ABOUT THIS TASK ->
In the listing below, find the line containing "ここは配当金がないのが辛い💦" and the line containing "in Weert, de Amersfoortse", then copy exactly everything from the first through the second, except the pictures.
——————————
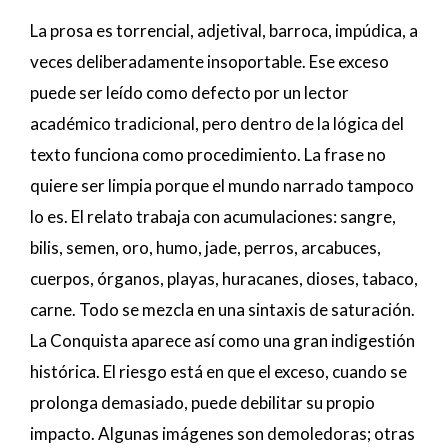
La prosa es torrencial, adjetival, barroca, impúdica, a
veces deliberadamente insoportable. Ese exceso
puede ser leído como defecto por un lector
académico tradicional, pero dentro de la lógica del
texto funciona como procedimiento. La frase no
quiere ser limpia porque el mundo narrado tampoco
lo es. El relato trabaja con acumulaciones: sangre,
bilis, semen, oro, humo, jade, perros, arcabuces,
cuerpos, órganos, playas, huracanes, dioses, tabaco,
carne. Todo se mezcla en una sintaxis de saturación.
La Conquista aparece así como una gran indigestión
histórica. El riesgo está en que el exceso, cuando se
prolonga demasiado, puede debilitar su propio
impacto. Algunas imágenes son demoledoras; otras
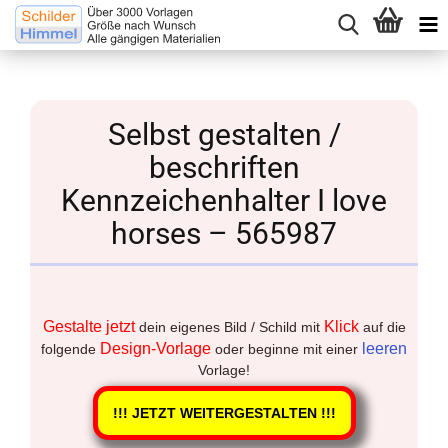
Selbst gestalten /
beschriften
Kennzeichenhalter I love
horses – 565987
Gestalte jetzt
Klick
dein eigenes Bild / Schild mit
auf die
Design-Vorlage
leeren
folgende
oder beginne mit einer
Vorlage!
!!! JETZT WEITERGESTALTEN !!!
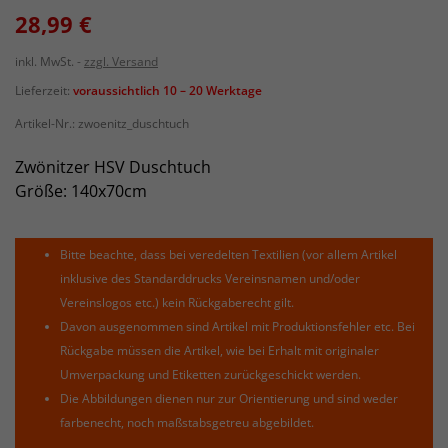
28,99 €
inkl. MwSt.
zzgl. Versand
Lieferzeit:
voraussichtlich 10 – 20 Werktage
Artikel-Nr.:
zwoenitz_duschtuch
Zwönitzer HSV Duschtuch
Größe: 140x70cm
Bitte beachte, dass bei veredelten Textilien (vor allem Artikel
inklusive des Standarddrucks Vereinsnamen und/oder
Vereinslogos etc.) kein Rückgaberecht gilt.
Davon ausgenommen sind Artikel mit Produktionsfehler etc. Bei
Rückgabe müssen die Artikel, wie bei Erhalt mit originaler
Umverpackung und Etiketten zurückgeschickt werden.
Die Abbildungen dienen nur zur Orientierung und sind weder
farbenecht, noch maßstabsgetreu abgebildet.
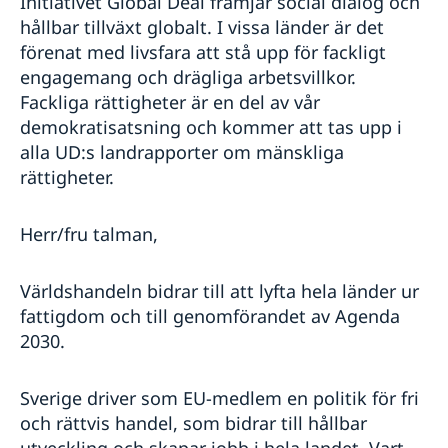
Initiativet Global Deal främjar social dialog och
hållbar tillväxt globalt. I vissa länder är det
förenat med livsfara att stå upp för fackligt
engagemang och drägliga arbetsvillkor.
Fackliga rättigheter är en del av vår
demokratisatsning och kommer att tas upp i
alla UD:s landrapporter om mänskliga
rättigheter.
Herr/fru talman,
Världshandeln bidrar till att lyfta hela länder ur
fattigdom och till genomförandet av Agenda
2030.
Sverige driver som EU-medlem en politik för fri
och rättvis handel, som bidrar till hållbar
utveckling och skapar jobb i hela landet. Vart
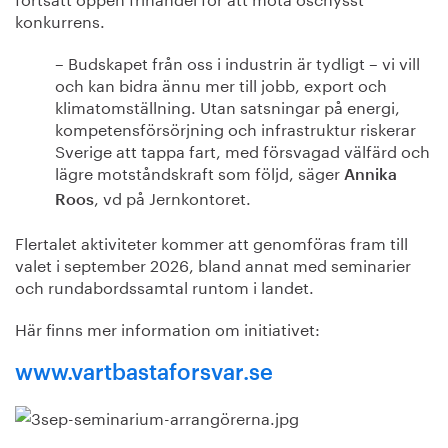
konkurrens.
– Budskapet från oss i industrin är tydligt – vi vill
och kan bidra ännu mer till jobb, export och
klimatomställning. Utan satsningar på energi,
kompetensförsörjning och infrastruktur riskerar
Sverige att tappa fart, med försvagad välfärd och
lägre motståndskraft som följd, säger
Annika
, vd på Jernkontoret.
Roos
Flertalet aktiviteter kommer att genomföras fram till
valet i september 2026, bland annat med seminarier
och rundabordssamtal runtom i landet.
Här finns mer information om initiativet:
www.vartbastaforsvar.se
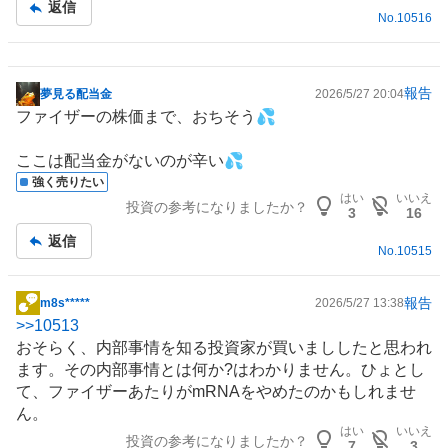
返信
No.
10516
報告
夢見る配当金
2026/5/27 20:04
掲
ファイザーの株価まで、おちそう💦
示
板
ここは配当金がないのが辛い💦
記
強く売りたい
事
はい
いいえ
投資の参考になりましたか？
3
16
返信
No.
10515
報告
m8s*****
2026/5/27 13:38
掲
>>
10513
示
おそらく、内部事情を知る投資家が買いまししたと思われ
板
ます。その内部事情とは何か?はわかりません。ひょとし
記
て、ファイザーあたりがmRNAをやめたのかもしれませ
事
ん。
はい
いいえ
投資の参考になりましたか？
7
3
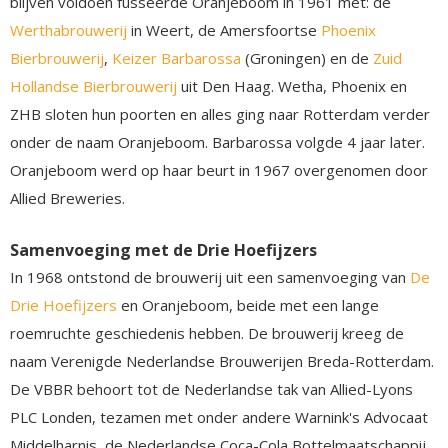
blijven voldoen fusseerde Oranjeboom in 1961 met: de
Werthabrouwerij
in Weert, de Amersfoortse
Phoenix
Bierbrouwerij
,
Keizer Barbarossa
(Groningen) en de
Zuid
Hollandse Bierbrouwerij
uit Den Haag. Wetha, Phoenix en
ZHB sloten hun poorten en alles ging naar Rotterdam verder
onder de naam Oranjeboom. Barbarossa volgde 4 jaar later.
Oranjeboom werd op haar beurt in 1967 overgenomen door
Allied Breweries.
Samenvoeging met de Drie Hoefijzers
In 1968 ontstond de brouwerij uit een samenvoeging van
De
Drie Hoefijzers
en Oranjeboom, beide met een lange
roemruchte geschiedenis hebben. De brouwerij kreeg de
naam Verenigde Nederlandse Brouwerijen Breda-Rotterdam.
De VBBR behoort tot de Nederlandse tak van Allied-Lyons
PLC Londen, tezamen met onder andere Warnink's Advocaat
Middelharnis, de Nederlandse Coca-Cola Bottelmaatschappij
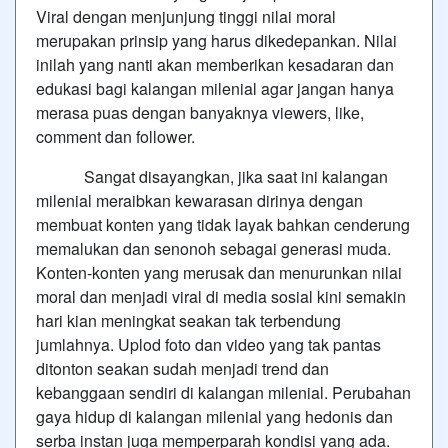
Viral dengan menjunjung tinggi nilai moral
merupakan prinsip yang harus dikedepankan. Nilai
inilah yang nanti akan memberikan kesadaran dan
edukasi bagi kalangan milenial agar jangan hanya
merasa puas dengan banyaknya viewers, like,
comment dan follower.
Sangat disayangkan, jika saat ini kalangan
milenial meraibkan kewarasan dirinya dengan
membuat konten yang tidak layak bahkan cenderung
memalukan dan senonoh sebagai generasi muda.
Konten-konten yang merusak dan menurunkan nilai
moral dan menjadi viral di media sosial kini semakin
hari kian meningkat seakan tak terbendung
jumlahnya. Uplod foto dan video yang tak pantas
ditonton seakan sudah menjadi trend dan
kebanggaan sendiri di kalangan milenial. Perubahan
gaya hidup di kalangan milenial yang hedonis dan
serba instan juga memperparah kondisi yang ada.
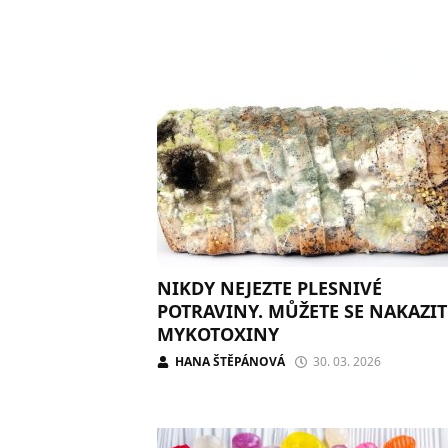
NIKDY NEJEZTE PLESNIVÉ
POTRAVINY. MŮŽETE SE NAKAZIT
MYKOTOXINY
HANA ŠTĚPÁNOVÁ
30. 03. 2026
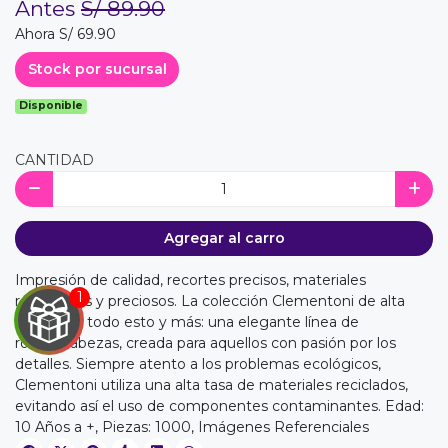
Antes
S/ 89.90
Ahora S/ 69.90
Stock por sucursal
Disponible
CANTIDAD
Agregar al carro
Impresión de calidad, recortes precisos, materiales
resistentes y preciosos. La colección Clementoni de alta
calidad es todo esto y más: una elegante línea de
rompecabezas, creada para aquellos con pasión por los
detalles. Siempre atento a los problemas ecológicos,
Clementoni utiliza una alta tasa de materiales reciclados,
evitando así el uso de componentes contaminantes. Edad:
10 Años a +, Piezas: 1000, Imágenes Referenciales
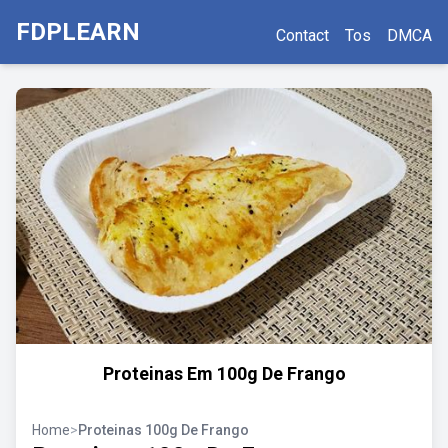
FDPLEARN
Contact
Tos
DMCA
Proteinas Em 100g De Frango
Home
>
Proteinas 100g De Frango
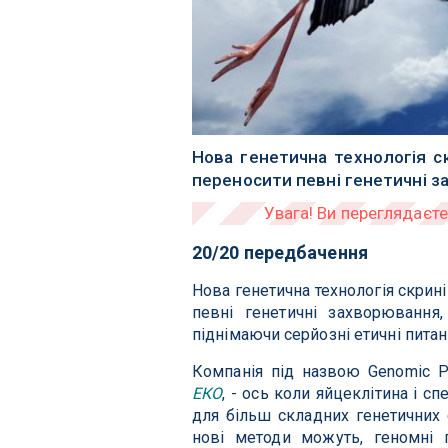
Нова генетична технологія с
переносити певні генетичні з
20/20 передбачення
Нова генетична технологія скрин
певні генетичні захворювання,
піднімаючи серйозні етичні питанн
Компанія під назвою Genomic Pr
ЕКО
, - ось коли яйцеклітина і сп
для більш складних генетичних 
нові методи можуть, геномні п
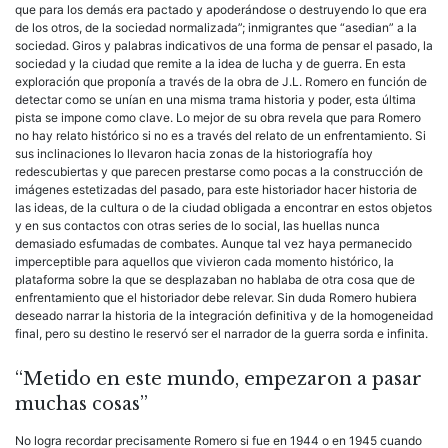
que para los demás era pactado y apoderándose o destruyendo lo que era
de los otros, de la sociedad normalizada”; inmigrantes que “asedian” a la
sociedad. Giros y palabras indicativos de una forma de pensar el pasado, la
sociedad y la ciudad que remite a la idea de lucha y de guerra. En esta
exploración que proponía a través de la obra de J.L. Romero en función de
detectar como se unían en una misma trama historia y poder, esta última
pista se impone como clave. Lo mejor de su obra revela que para Romero
no hay relato histórico si no es a través del relato de un enfrentamiento. Si
sus inclinaciones lo llevaron hacia zonas de la historiografía hoy
redescubiertas y que parecen prestarse como pocas a la construcción de
imágenes estetizadas del pasado, para este historiador hacer historia de
las ideas, de la cultura o de la ciudad obligada a encontrar en estos objetos
y en sus contactos con otras series de lo social, las huellas nunca
demasiado esfumadas de combates. Aunque tal vez haya permanecido
imperceptible para aquellos que vivieron cada momento histórico, la
plataforma sobre la que se desplazaban no hablaba de otra cosa que de
enfrentamiento que el historiador debe relevar. Sin duda Romero hubiera
deseado narrar la historia de la integración definitiva y de la homogeneidad
final, pero su destino le reservó ser el narrador de la guerra sorda e infinita.
“Metido en este mundo, empezaron a pasar
muchas cosas”
No logra recordar precisamente Romero si fue en 1944 o en 1945 cuando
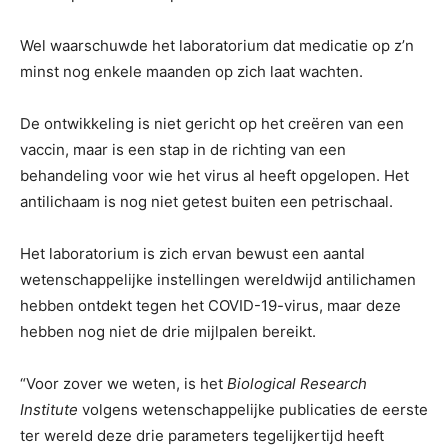
Wel waarschuwde het laboratorium dat medicatie op z’n
minst nog enkele maanden op zich laat wachten.
De ontwikkeling is niet gericht op het creëren van een
vaccin, maar is een stap in de richting van een
behandeling voor wie het virus al heeft opgelopen. Het
antilichaam is nog niet getest buiten een petrischaal.
Het laboratorium is zich ervan bewust een aantal
wetenschappelijke instellingen wereldwijd antilichamen
hebben ontdekt tegen het COVID-19-virus, maar deze
hebben nog niet de drie mijlpalen bereikt.
“Voor zover we weten, is het
Biological Research
Institute
volgens wetenschappelijke publicaties de eerste
ter wereld deze drie parameters tegelijkertijd heeft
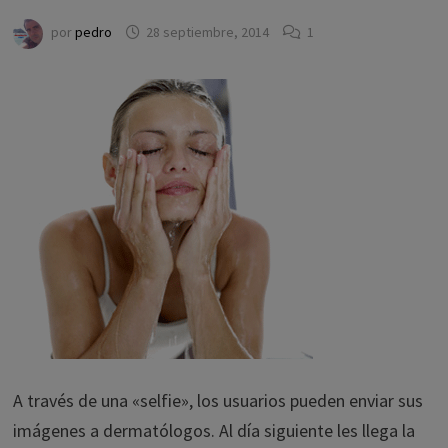
por
pedro
28 septiembre, 2014
1
A través de una «selfie», los usuarios pueden enviar sus
imágenes a dermatólogos. Al día siguiente les llega la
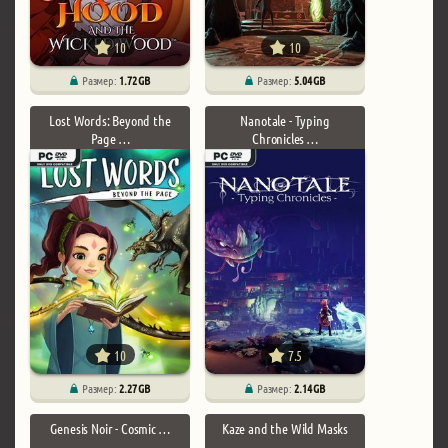
10
10
Размер:
1.72 GB
Размер:
5.04 GB
Lost Words: Beyond the
Nanotale - Typing
Page …
Chronicles …
10
7.5
Размер:
2.27 GB
Размер:
2.14 GB
Genesis Noir - Cosmic …
Kaze and the Wild Masks
…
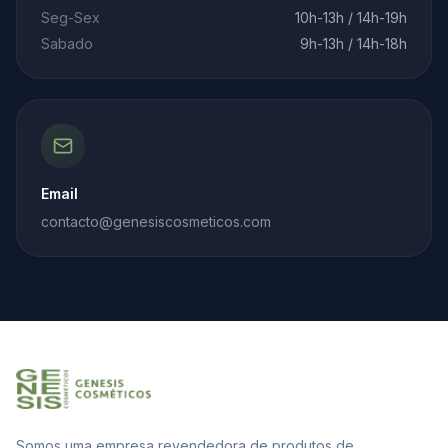
Seg-Sex
10h-13h / 14h-19h
Sabado
9h-13h / 14h-18h
Email
contacto@genesiscosmeticos.com
Somos uma empresa revendedora de produtos de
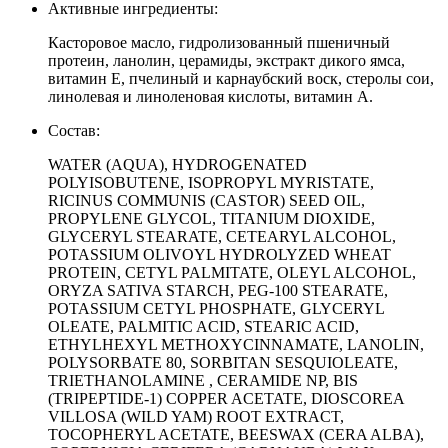
Активные ингредиенты:
Касторовое масло, гидролизованный пшеничный
протеин, ланолин, церамиды, экстракт дикого ямса,
витамин Е, пчелиный и карнаубский воск, стеролы сои,
линолевая и линоленовая кислоты, витамин А.
Состав:
WATER (AQUA), HYDROGENATED
POLYISOBUTENE, ISOPROPYL MYRISTATE,
RICINUS COMMUNIS (CASTOR) SEED OIL,
PROPYLENE GLYCOL, TITANIUM DIOXIDE,
GLYCERYL STEARATE, CETEARYL ALCOHOL,
POTASSIUM OLIVOYL HYDROLYZED WHEAT
PROTEIN, CETYL PALMITATE, OLEYL ALCOHOL,
ORYZA SATIVA STARCH, PEG-100 STEARATE,
POTASSIUM CETYL PHOSPHATE, GLYCERYL
OLEATE, PALMITIC ACID, STEARIC ACID,
ETHYLHEXYL METHOXYCINNAMATE, LANOLIN,
POLYSORBATE 80, SORBITAN SESQUIOLEATE,
TRIETHANOLAMINE , CERAMIDE NP, BIS
(TRIPEPTIDE-1) COPPER ACETATE, DIOSCOREA
VILLOSA (WILD YAM) ROOT EXTRACT,
TOCOPHERYL ACETATE, BEESWAX (CERA ALBA),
——————————
TASK RESULT ->
ここは配当金がないのが辛い💦
記
強く売りたい
事
はい
いいえ
投資の参考になりましたか？
3
16
返信
No.
10515
報告
m8s*****
2026/5/27 13:38
掲
>>
10513
示
おそらく、内部事情を知る投資家が買いまししたと思われ
板
ます。その内部事情とは何か?はわかりません。ひょとし
記
て、ファイザーあたりがmRNAをやめたのかもしれませ
事
ん。
はい
いいえ
投資の参考になりましたか？
7
3
blijven voldoen fusseerde Oranjeboom in 1961 met: de
Werthabrouwerij
in Weert, de Amersfoortse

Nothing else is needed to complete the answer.